> _THE DATA_:
---+---
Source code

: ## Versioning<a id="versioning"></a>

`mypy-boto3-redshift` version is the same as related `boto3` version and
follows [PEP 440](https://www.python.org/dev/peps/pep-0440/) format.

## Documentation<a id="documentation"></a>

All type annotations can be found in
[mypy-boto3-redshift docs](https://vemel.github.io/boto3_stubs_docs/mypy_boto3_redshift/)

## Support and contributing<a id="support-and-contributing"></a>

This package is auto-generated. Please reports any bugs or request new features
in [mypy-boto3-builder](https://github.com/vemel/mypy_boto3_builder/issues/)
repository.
---+---
> _DESCRIPTION OF THE TASK_: Every record needs to be reproduced exactly, with none skipped.

> _RESPONSE TO THIS TASK_:
Source code

: ## Versioning<a id="versioning"></a>

`mypy-boto3-redshift` version is the same as related `boto3` version and
follows [PEP 440](https://www.python.org/dev/peps/pep-0440/) format.

## Documentation<a id="documentation"></a>

All type annotations can be found in
[mypy-boto3-redshift docs](https://vemel.github.io/boto3_stubs_docs/mypy_boto3_redshift/)

## Support and contributing<a id="support-and-contributing"></a>

This package is auto-generated. Please reports any bugs or request new features
in [mypy-boto3-builder](https://github.com/vemel/mypy_boto3_builder/issues/)
repository.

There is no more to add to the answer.